(DOCUMENT EXTRACT)

-- Opening Marker --

The company has ambitious plans for expansion. “Since our product is tailor-made for underdeveloped and developing countries to leapfrog to digitisation, we want to be the go-to standard for tamper-proof digital documents in all these markets,” says Neil. “We have already made a good start in Kenya and are looking to replicate this success across other African nations as well. We are also looking to extend our customer base in GCC nations (Gulf Cooperation Council), in the years to come. In the next five years, we hope to establish ourselves as a behemoth in ten different countries in the field of blockchain-enabled education, financial and healthcare documents.”
The startup recently received a work order from the Government of Maharashtra to issue tamper-proof digital diplomas for the Maharashtra State Board of Skill Development Examination[MSBSDE]. The project is in its final stages and will be open to the public by the end of February, 2020. Neil claims that once the project goes live, it will be the largest blockchain implementation in the world for educational certificates, with nearly 1 million certificates belonging to a total of 8 academic years embedded into the blockchain platform.

-- Closing Marker --

(MATERIAL SHOWN)
-- Opening Marker --

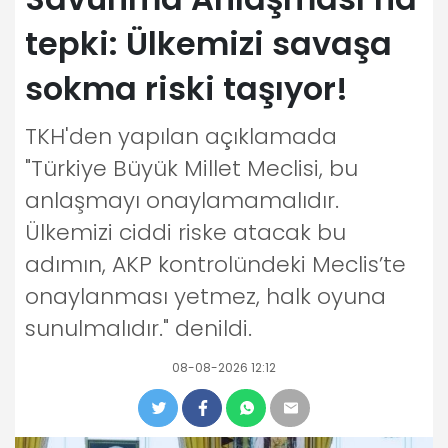
tepki: Ülkemizi savaşa
sokma riski taşıyor!
TKH'den yapılan açıklamada
"Türkiye Büyük Millet Meclisi, bu
anlaşmayı onaylamamalıdır.
Ülkemizi ciddi riske atacak bu
adımın, AKP kontrolündeki Meclis’te
onaylanması yetmez, halk oyuna
sunulmalıdır." denildi.
08-08-2026 12:12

-- Closing Marker --

(PROBLEM DETAILS) In the passage above about the startup's expansion plans, reproduce word for word the part from "The startup recently" up to and including "the blockchain platform.".

(TASK SOLUTION)
The startup recently received a work order from the Government of Maharashtra to issue tamper-proof digital diplomas for the Maharashtra State Board of Skill Development Examination[MSBSDE]. The project is in its final stages and will be open to the public by the end of February, 2020. Neil claims that once the project goes live, it will be the largest blockchain implementation in the world for educational certificates, with nearly 1 million certificates belonging to a total of 8 academic years embedded into the blockchain platform.